The next version of the finding aid is the one most recognizable by our users. It is the paper version of the finding aid that can be found at the reference desk. This is the version intended for human eyes and is therefore the easiest to read and understand. Before it is printed though, this finding aid exists as a PDF derivative of every piece of public metadata that is input into ArchivesSpace. The PDF is uploaded to the CLA’s website and is searchable from there under the “Electronic Finding Aids” header. Uploading the PDF also allows for the PDF to become indexed by google which vastly improves a collection’s visibility to the wider internet world.

The next version of the finding aid that we produce is a MARC record which is ingested into the CLA’s online catalog. MARC is one of the oldest metadata standards used by librarians and the basis upon which nearly every library catalog is built upon. The MARC version of the finding aid is actually a stripped down version that focuses solely on the top level metadata associated with the whole collection, such as the title of the collection, the collection’s creator(s), and subject headings associated with the collection. Fortunately, you never see the raw MARC metadata; the catalog interprets that MARC file and displays it in a way that is familiar to all our users. We produce this version of the finding aid so that archival collections may be found alongside print materials within the catalog. This makes the online catalog the CLA’s single destination to search everything the CLA holds. This also ensures that our archival collections are automatically linked to related resources through linked metadata, such as subject headings.

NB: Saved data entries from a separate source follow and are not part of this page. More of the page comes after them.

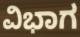
ವಿಭಾಗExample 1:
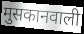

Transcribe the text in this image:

मुसकानवाली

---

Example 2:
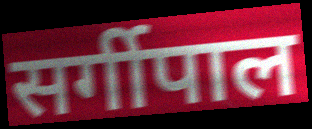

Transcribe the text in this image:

सर्गीपाल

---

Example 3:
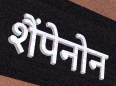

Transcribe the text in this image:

शैंपेनोन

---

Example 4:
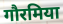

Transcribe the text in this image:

गौरमिया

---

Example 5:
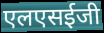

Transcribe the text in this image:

एलएसईजी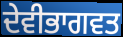
ਦੇਵੀਭਾਗਵਤ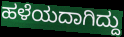
ಹಳೆಯದಾಗಿದ್ದು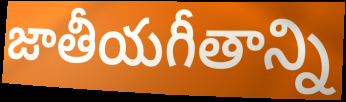
జాతీయగీతాన్నిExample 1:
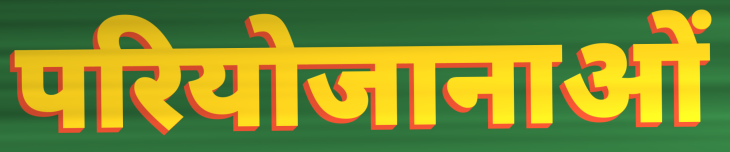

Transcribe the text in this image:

परियोजानाओं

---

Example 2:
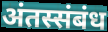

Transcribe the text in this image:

अंतस्संबंध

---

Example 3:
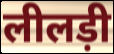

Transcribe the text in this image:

लीलड़ी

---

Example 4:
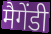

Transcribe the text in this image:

मैगेंडी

The last version of the finding aid is one which you have probably never seen. This is the EAD version of the finding aid which is stored on the CLA’s GitHub. EAD is an XML based international archival metadata standard. Like MARC, EAD is not actually intended for human eyes; EAD is intended to be read by machine systems that interpret the data stored within the XML file. The CLA stores these files in GitHub so that they may be harvested by archival aggregators such as ArchivesGrid. These aggregator sites are another way for the CLA to vastly improve the findability of our materials by placing it within systems with vastly wider user bases.

Which brings me all the way back to my metadata cleanup project. In 2019 the CLA converted from producing EAD2 documents to EAD3 documents. Collections processed prior to that were therefore instantly left out of our EAD3 offerings on GitHub which means that harvesters such as ArchivesGrid would never see these older collections. Over time we have been able to go back and convert some of them, but prior to the pandemic, there were still more than 80 collections that needed the necessary metadata cleanup to ready these collections for the eventual creation of EAD3 finding aids. While the pandemic has halted our ability to process new archival collections, it has given me the time to shed even more light on these collections processed prior to 2019 and I can now say that the number of collections needing cleanup is in the single digits.

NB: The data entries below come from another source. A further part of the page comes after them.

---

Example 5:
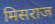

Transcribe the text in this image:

मिसराजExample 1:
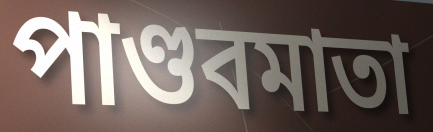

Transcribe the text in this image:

পাণ্ডবমাতা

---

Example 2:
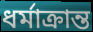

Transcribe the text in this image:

ধর্মাক্রান্ত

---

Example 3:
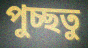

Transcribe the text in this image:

পুচ্ছতু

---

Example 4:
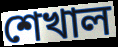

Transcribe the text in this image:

শেখাল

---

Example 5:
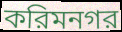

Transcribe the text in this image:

করিমনগরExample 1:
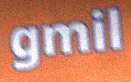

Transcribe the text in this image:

The library and archival fields are always trying to improve access to collections. Most visibly this happens when we archivists describe a collection and produce a finding aid for it. But as I hope this blog post has shown, there are significantly less visible ways in which we create access. And we are always looking towards the future for new ways to increase access and findability and ensure that everyone who might wish to look at our materials can find our materials.